To see what impact the sexist jokes and stories had on subject attitudes, Ford described the National Council of Women, an organization committed to the political and social advancement of women and women’s issues, and asked all of the men to imagine making a donation to this organization, up to $20. They didn’t have to commit any actual money, only to imagine themselves doing so. The final amount they chose to give was what Ford regarded as his dependent measure.

When he analyzed his data without taking into consideration the subjects’ existing sexist beliefs, the jokes appeared to have no impact on how much money they committed to the organization. However, when he differentiated the responses of those scoring low and high on the sexist scale, a very different picture emerged.

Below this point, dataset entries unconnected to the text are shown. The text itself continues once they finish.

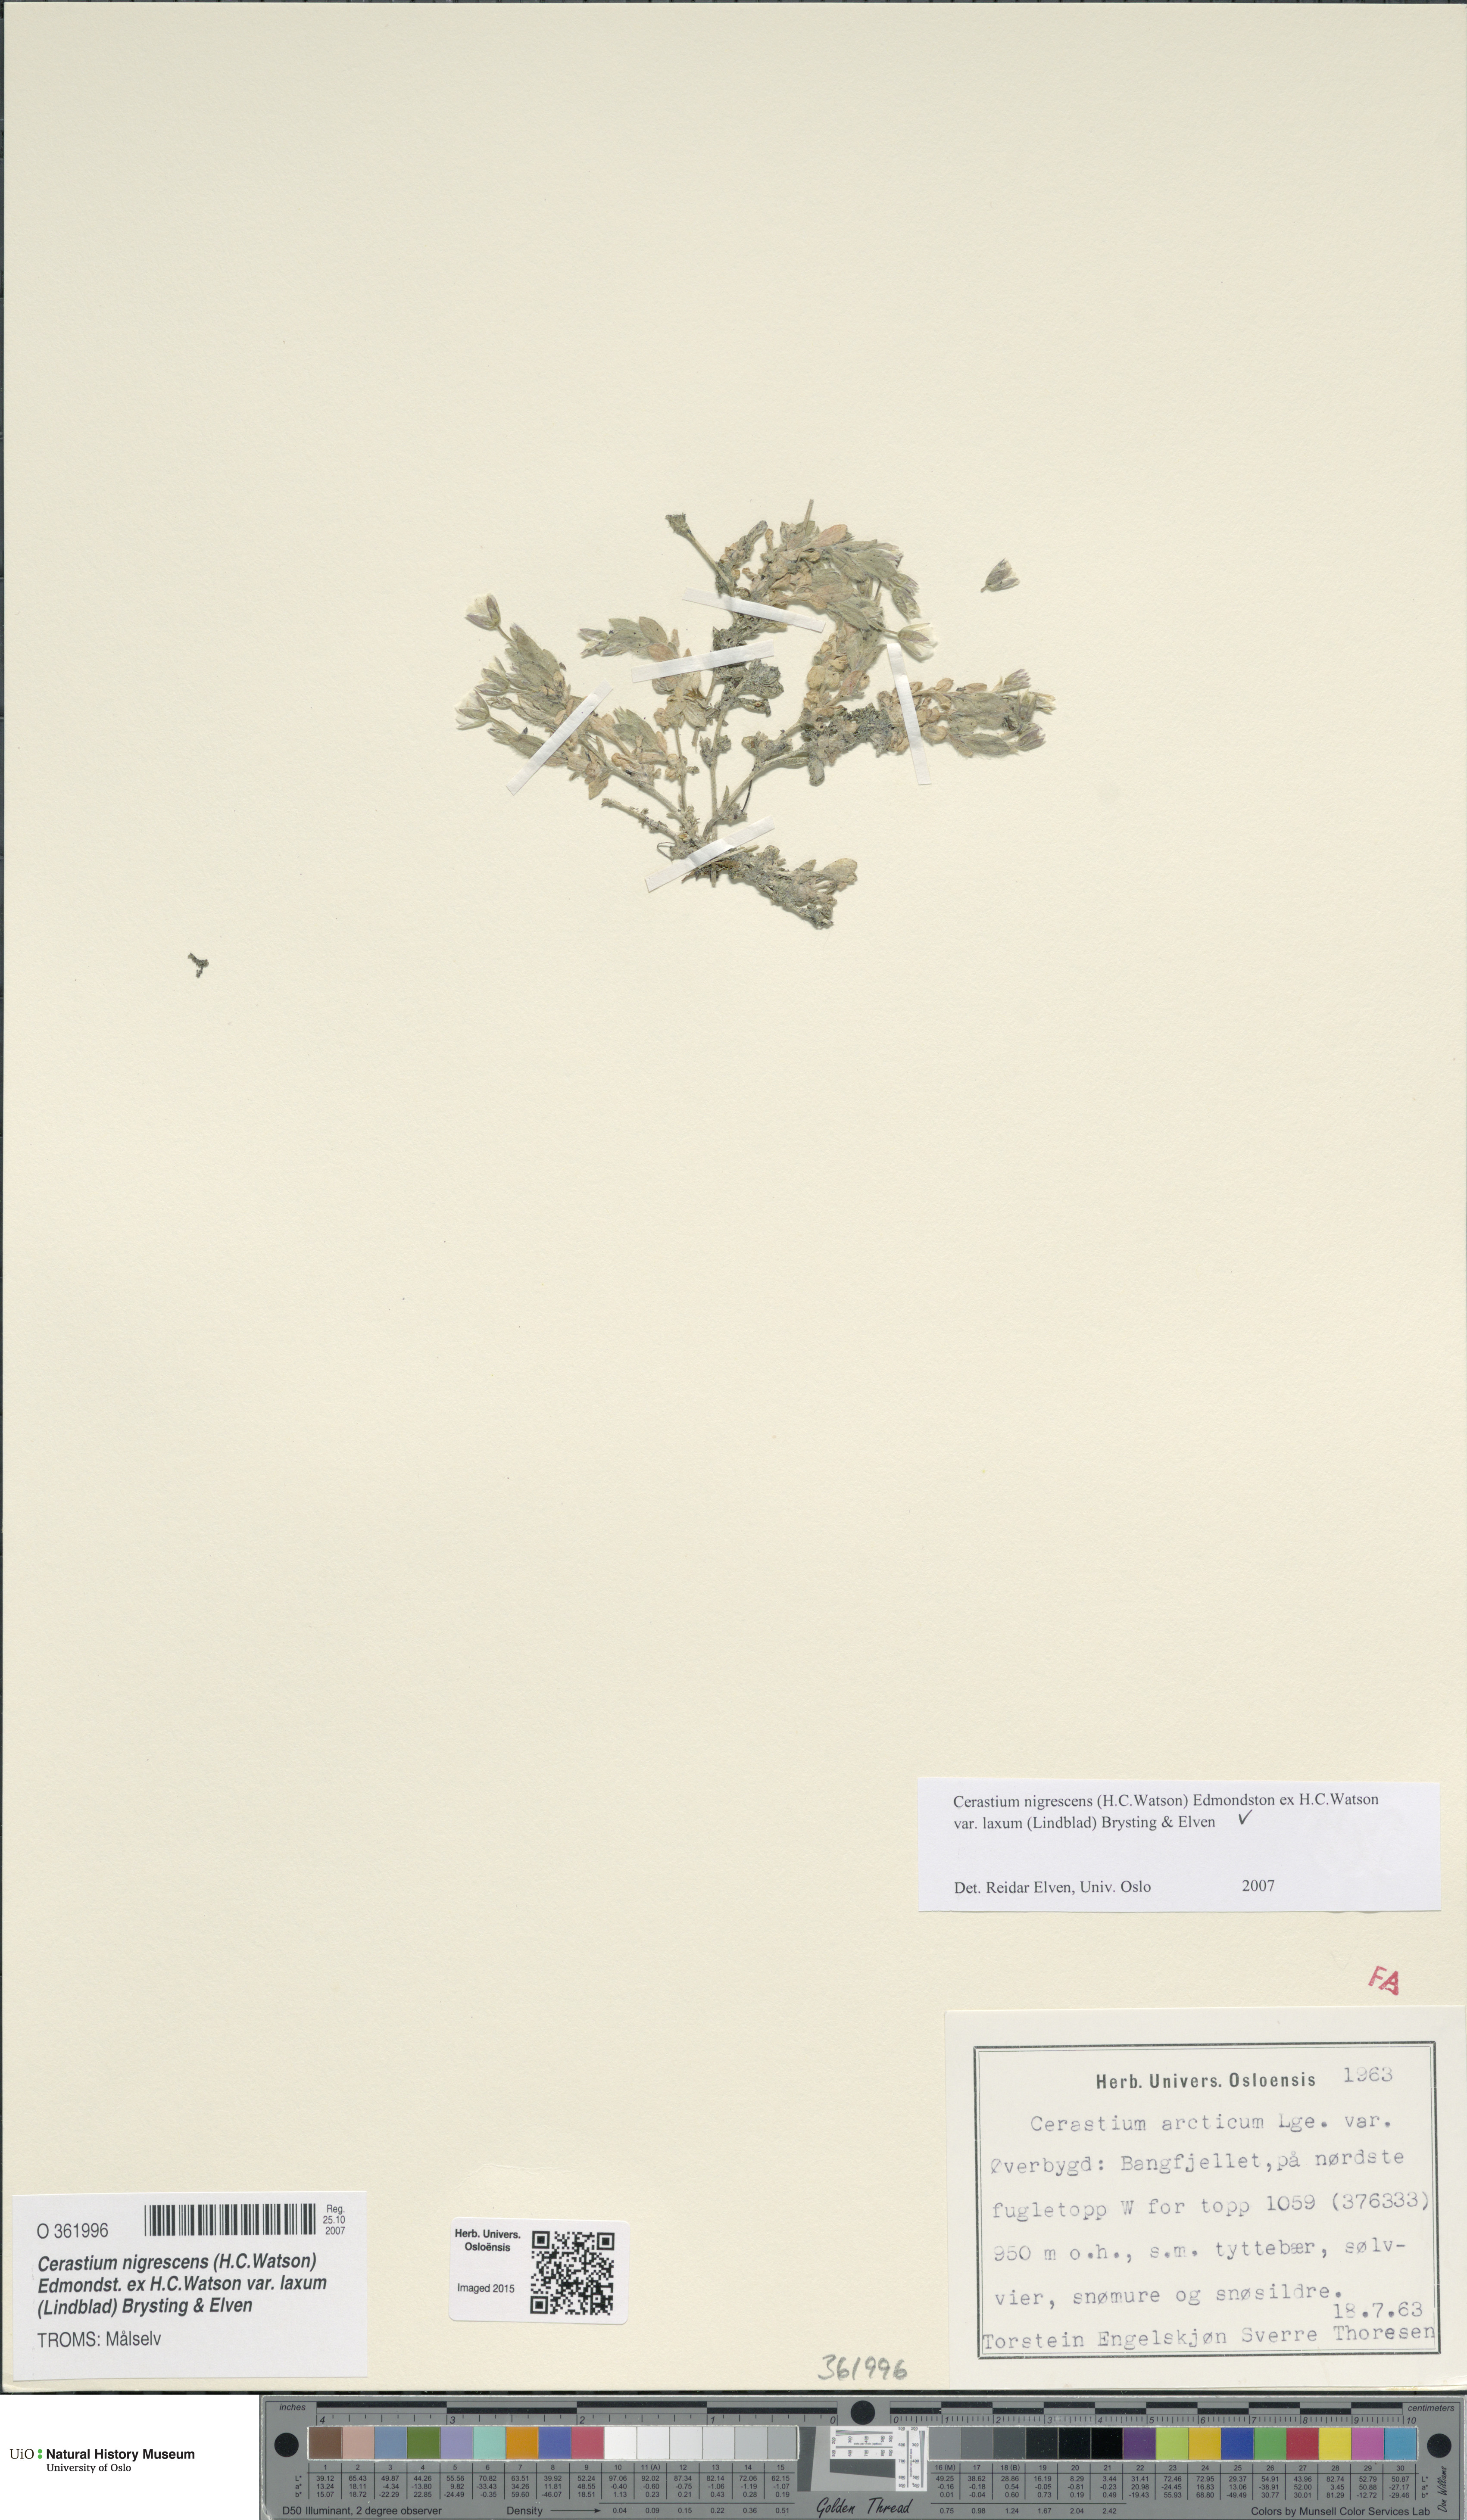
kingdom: Plantae
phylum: Tracheophyta
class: Magnoliopsida
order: Caryophyllales
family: Caryophyllaceae
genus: Cerastium
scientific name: Cerastium nigrescens
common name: Shetland mouse-ear
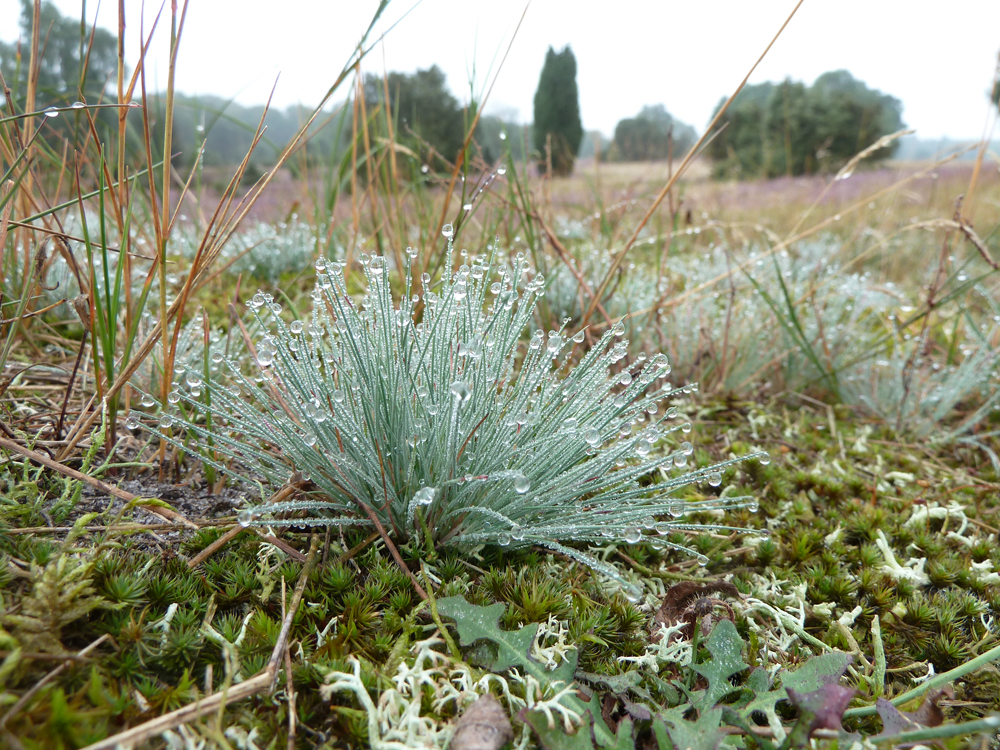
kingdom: Plantae
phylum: Tracheophyta
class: Liliopsida
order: Poales
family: Poaceae
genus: Corynephorus
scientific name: Corynephorus canescens
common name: Grey hair-grass
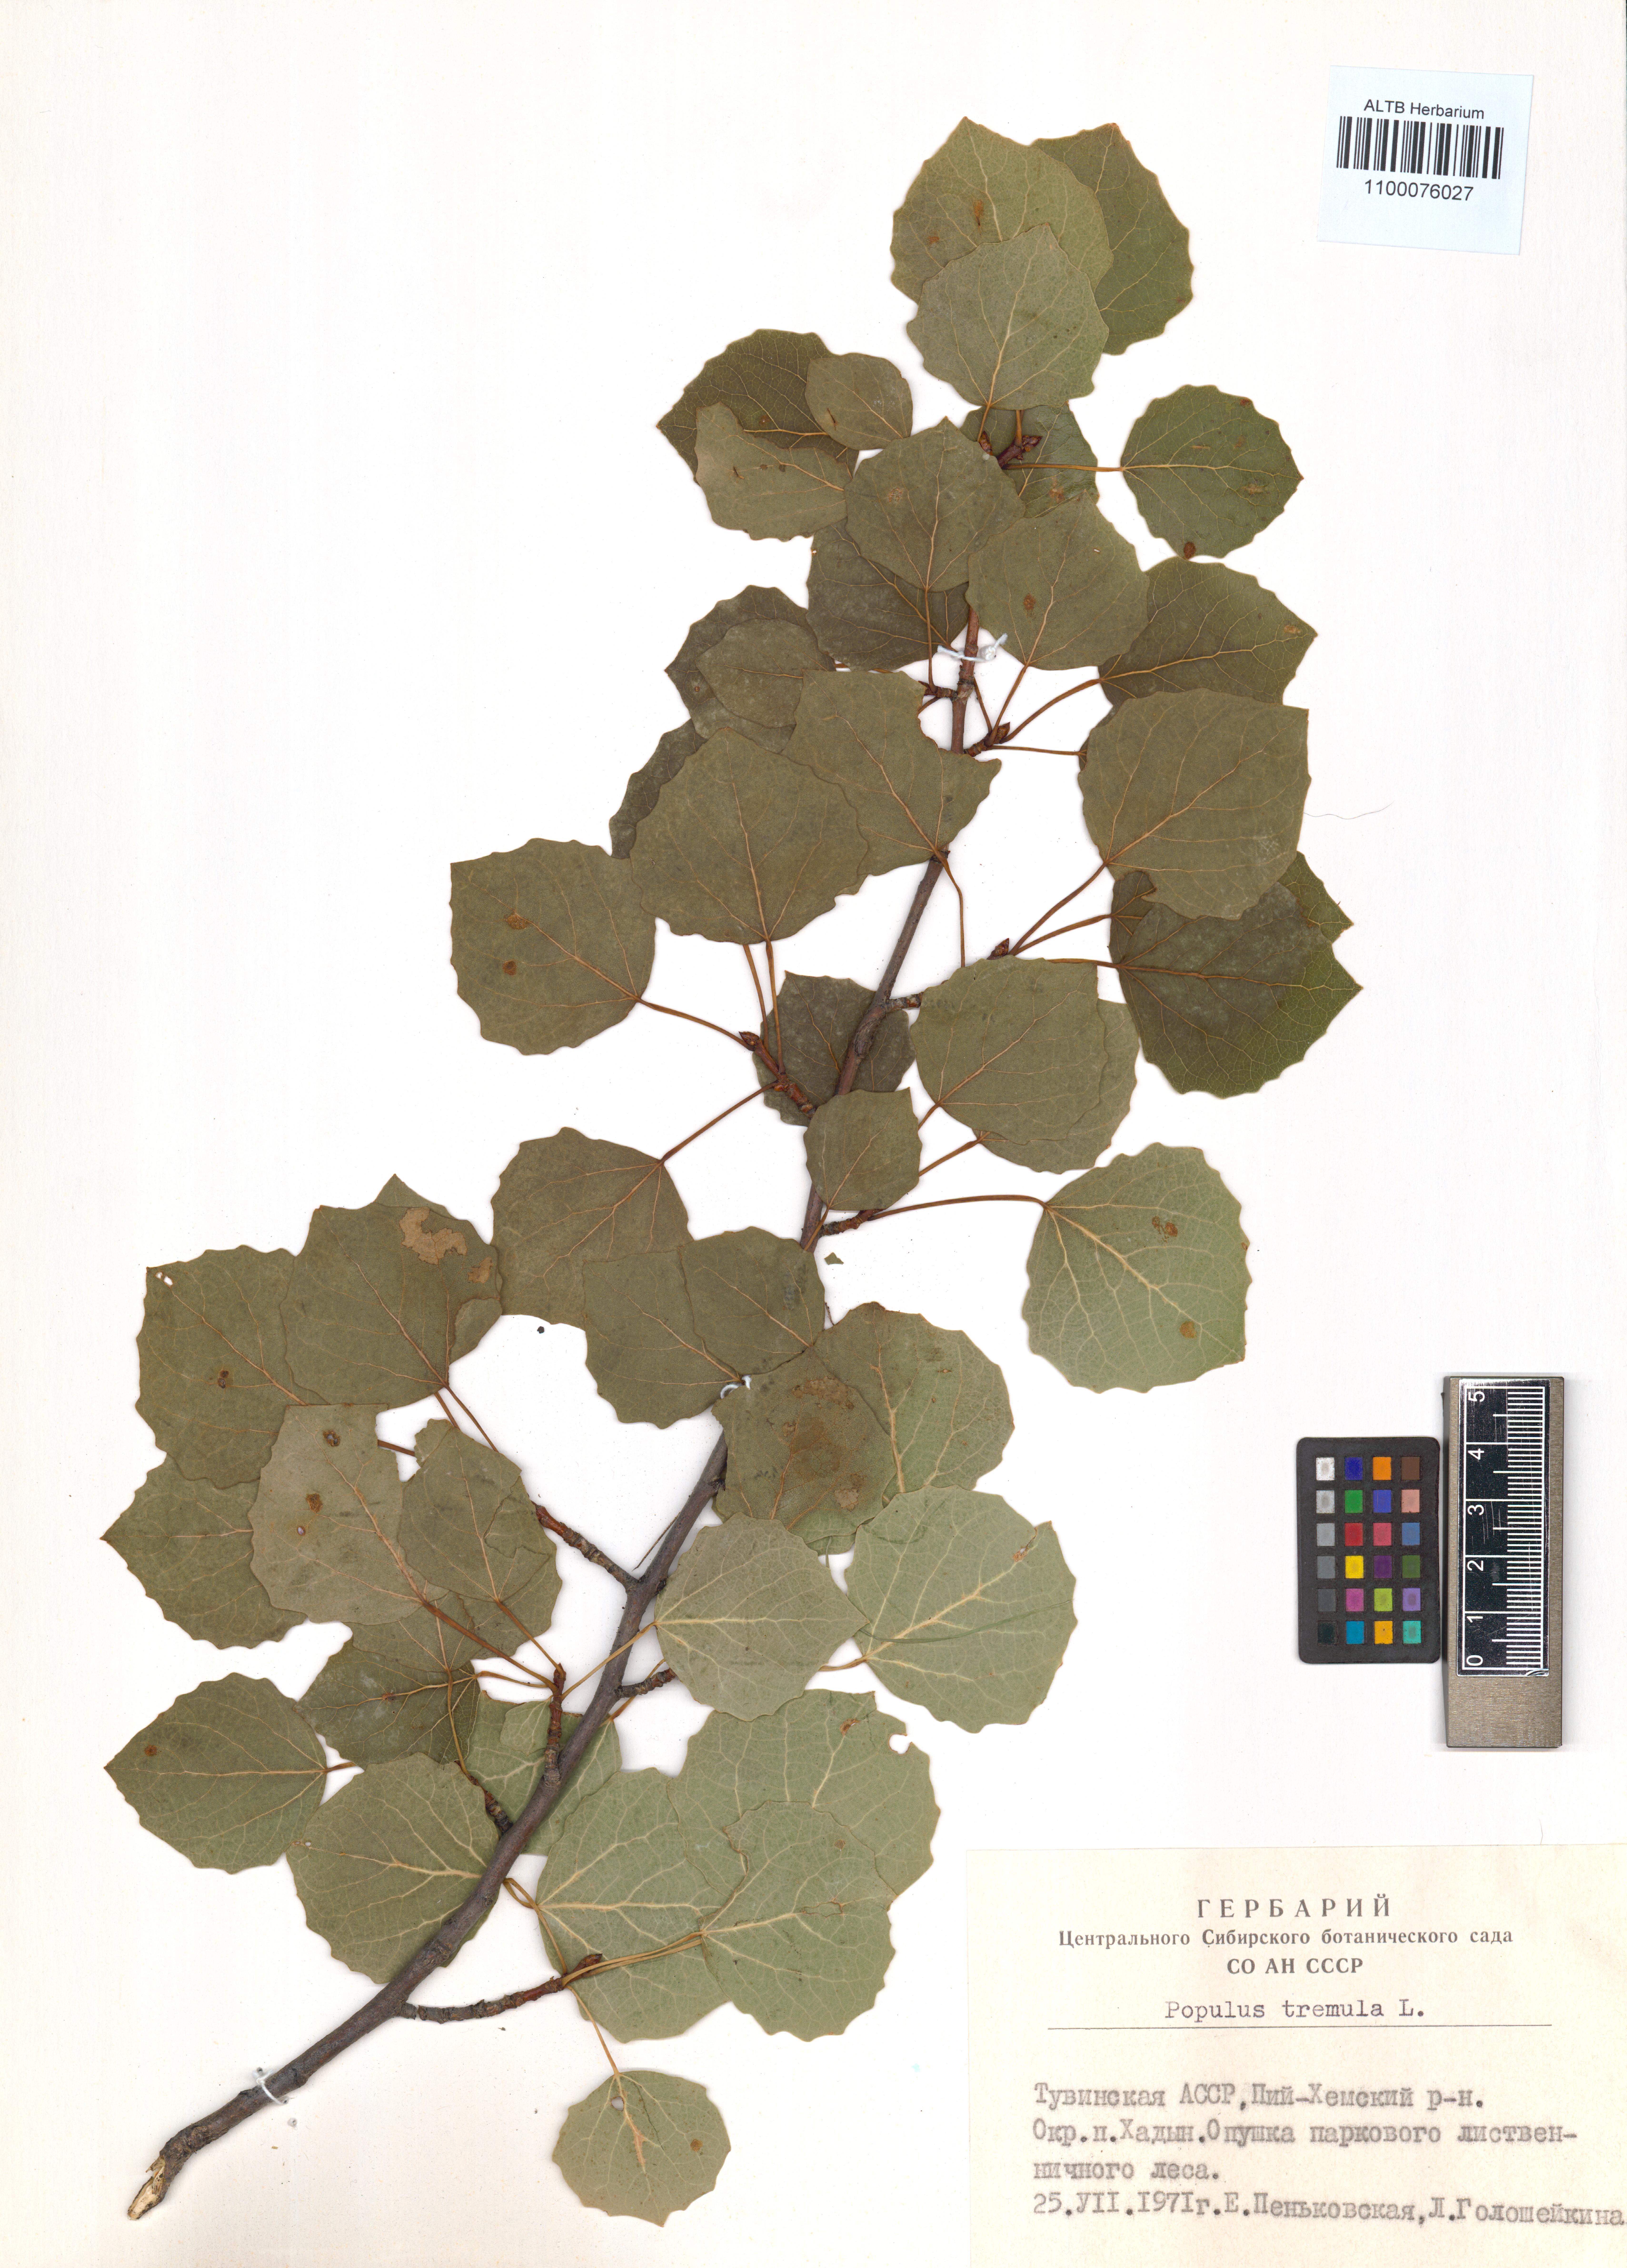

Ford found that, compared to low-sexist subjects, high-sexist subjects were willing to commit much less money to the National Council of Women—but only after reading the sexist jokes. The nonsexist jokes, as well as the nonhumorous sexist stories, had no impact on their donations. To confirm his findings, Ford varied his experimental design by asking the subjects how much money a fictional university should cut from student organizations with similar woman-related causes. The results were the same. High-sexist subjects advocated the most drastic cuts, but only after reading the sexist jokes.

If you’re like me, you find these results surprising and even a little frightening. Sexist humor does indeed appear to be more insidious than misogynist propaganda. It could even be that humor elicits opinions and emotions more effectively than direct prejudice because it works at a level below conscious awareness. In other words, by “flying below the radar,” humor amplifies existing prejudicial beliefs, giving them a voice without allowing them to be openly questioned.

Because it reveals how influential humor can be, Ford’s research is a good argument against stereotype-driven humor—even lawyer jokes. Granted, it only matters if we already have prejudicial attitudes toward these groups (in fact, low-sexist subjects pledged more money to the National Council of Women after the sexist jokes). But as we’ve seen, humor always contains two messages: what the humorist is saying, and all the other stuff left unspoken. When that unspoken stuff is hurtful or prejudicial, the easiest way to slip it in is to use a joke. Again, it’s a matter of intent.